Hong Kong Professional Teachers’ Union president Fung wai-wah said the proposal for outreach can be arranged in the same way as other routine vaccinations that students now receive at school.
“The arrangement needs to be appropriate in that students will not be asked to get vaccinated against their will and that they are made fully aware of any side effects of the vaccine,” Fung told HKFP.

HK Aided Primary School Heads Association’s Honorary Chairman Cheung Yung-pong said during an RTHK programme on Tuesday that Education Bureau officials met with heads of primary, secondary and special education schools on Monday to discuss plans for vaccination outreach.
Minimum required
“The plan needs to make economic sense, as it would take a lot of manpower to ensure the vaccines’ storage at a certain temperature and its dilution,” Cheung told RTHK on Tuesday.
The representatives also said take-up numbers should be taken into account when deciding if offering the vaccines was worth a large deployment of manpower.

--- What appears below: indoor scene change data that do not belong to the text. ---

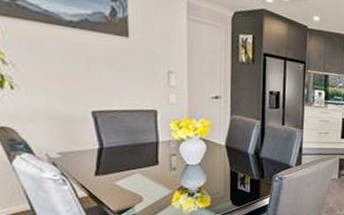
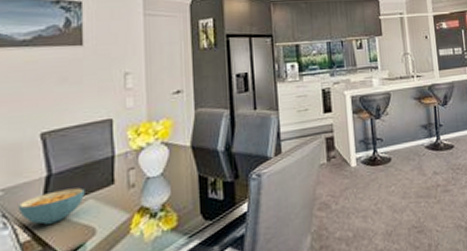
cereal bowl: none [74,161,133,187] -> present [17,187,85,225]

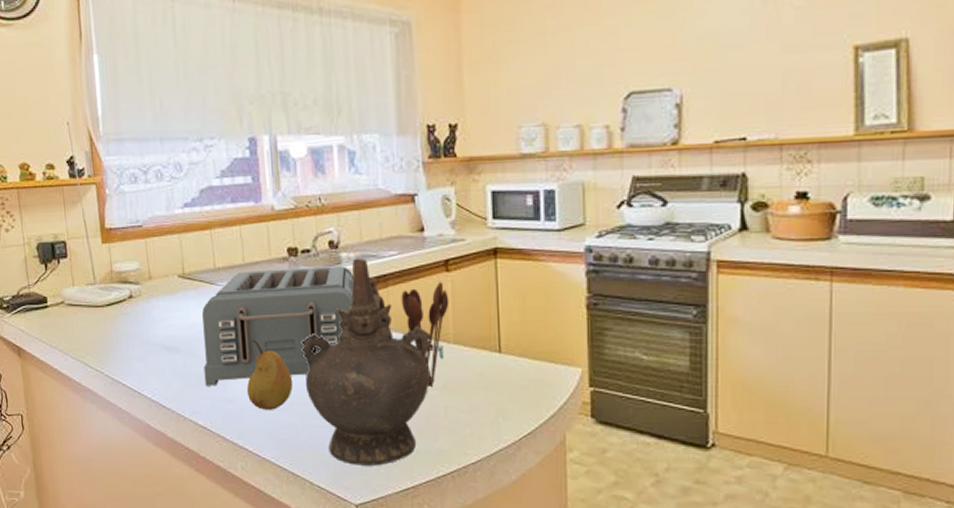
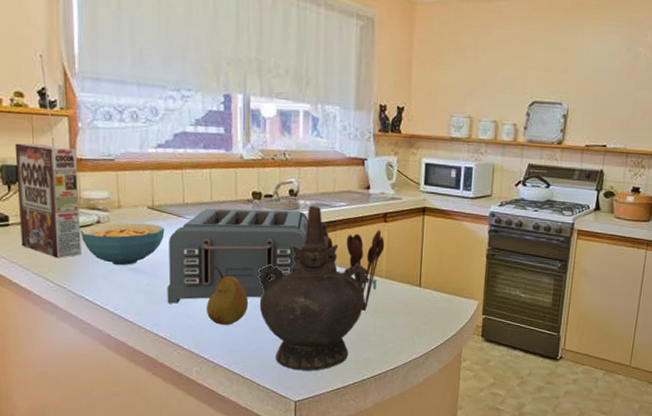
cereal box: none [49,216,116,340] -> present [14,143,82,259]
cereal bowl: none [114,295,198,345] -> present [81,223,165,266]

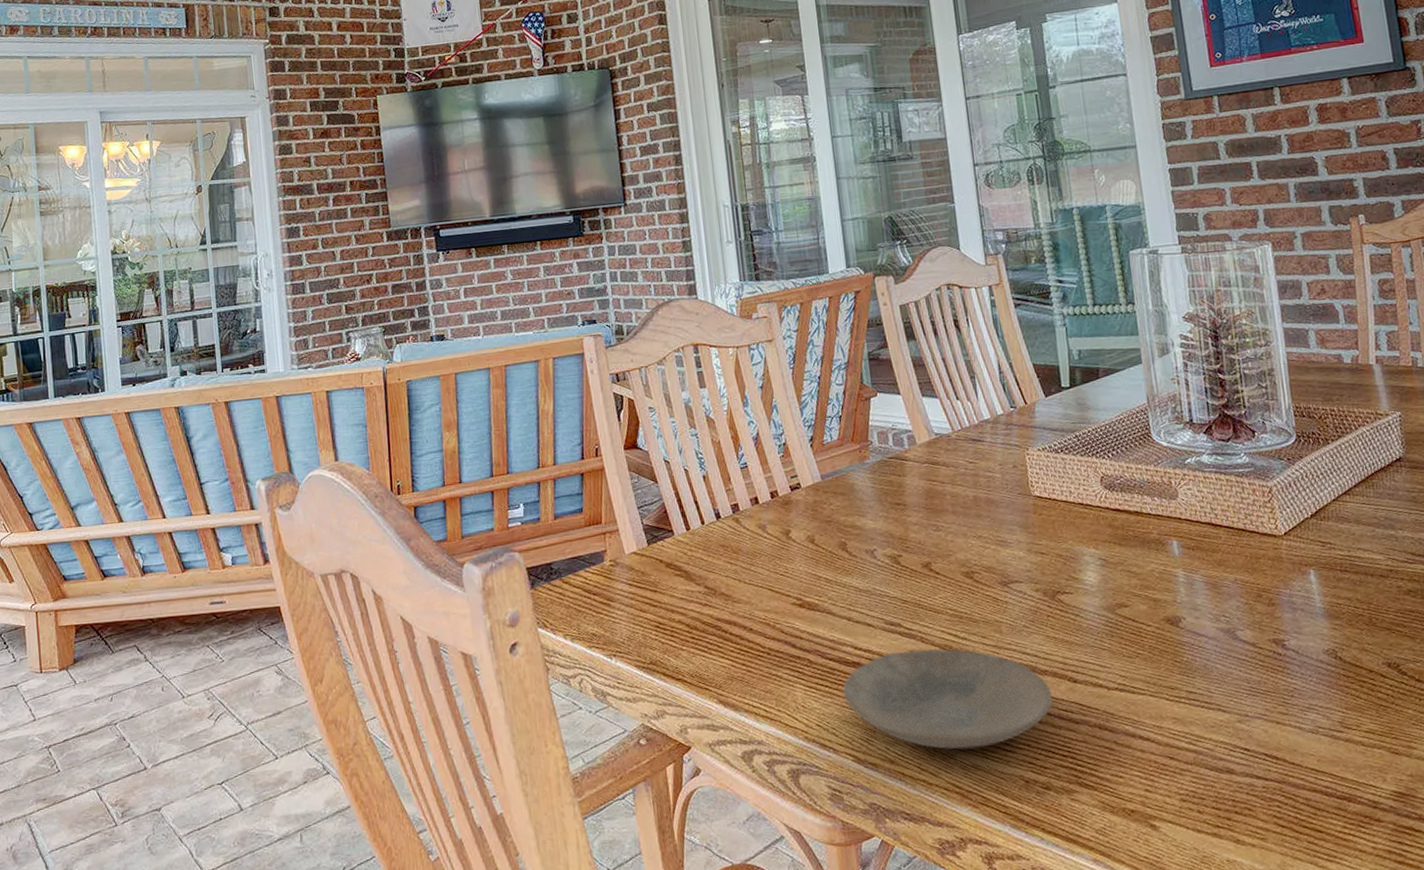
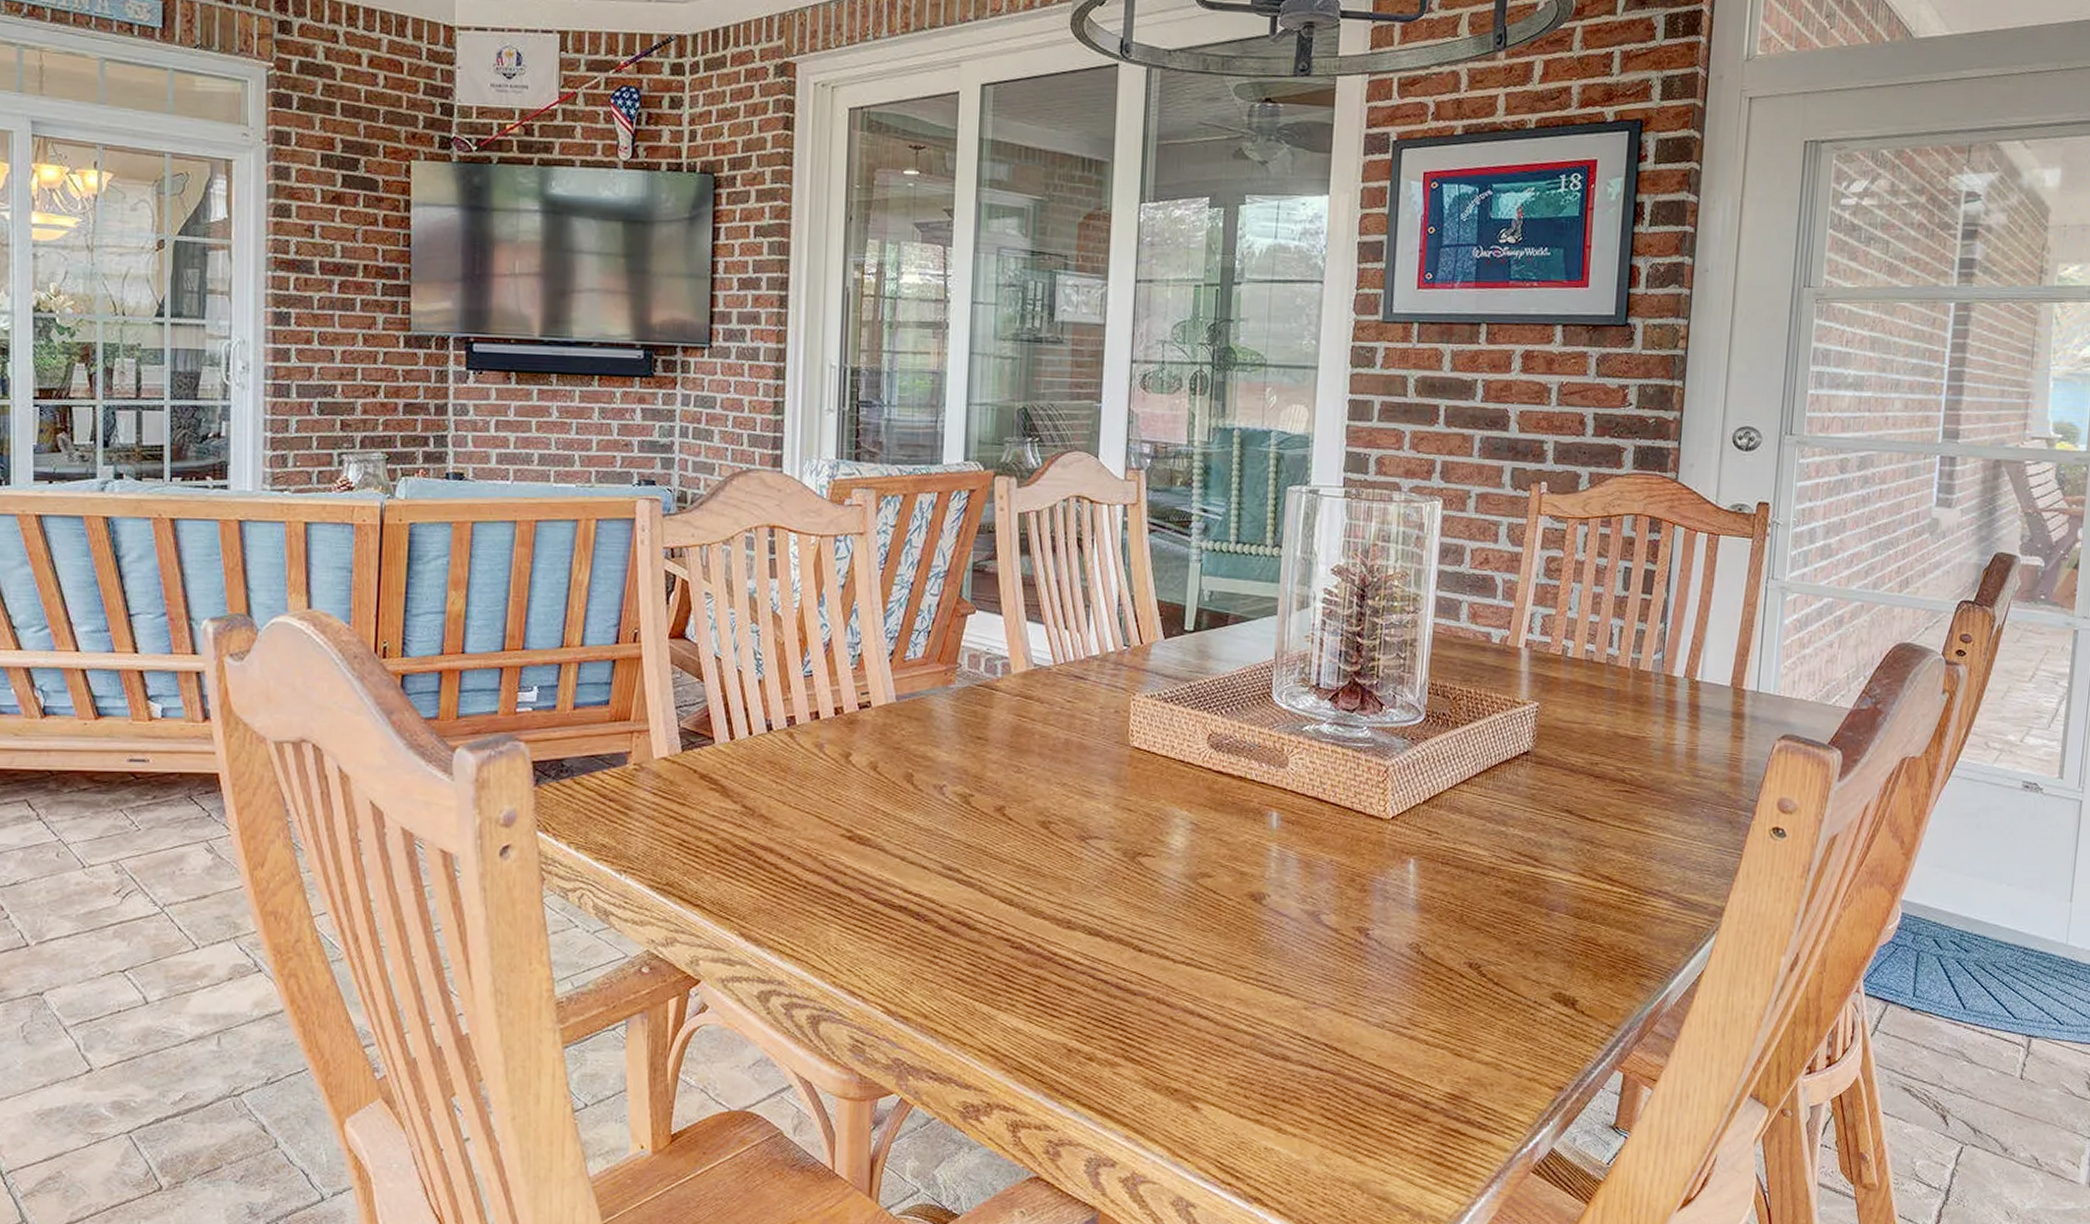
plate: present [842,648,1054,750] -> none [882,899,1113,1010]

“If there are just 20 students, it may end up requiring more manpower than those who’d get vaccinated,” he said.
While authorities have yet to announce the details of the plan, local media reported that the government is considering offering jabs on school premises if they could gather a minimum of 300 students to receive them.
There were also suggestions to include parents in the school outreach schemes in order to boost the number of vaccinations, and to arrange for the vaccinations before summer holidays begin, Cheung said.

However Committee on Home-School Co-operation parent representative Chui Yat-hung said offering vaccines at school could result in resistance from students.
“Students may feel they are forced to receive the vaccine if the are asked to do so at school,” Chui said. “Students these days are rebellious. The more you ask them, the more they may become resistant and discontent.”
Meanwhile the government should better explain to parents medical findings regarding the protection the Covid-19 vaccines could offer and possible side effects order to assuage their worries about potential risks, he said.
“It may be an incentive [for students to get vaccinated] for school trips abroad in the future… but students may also become more reluctant to get vaccinated if it is turned into a condition for in-person schooling,” Chui said.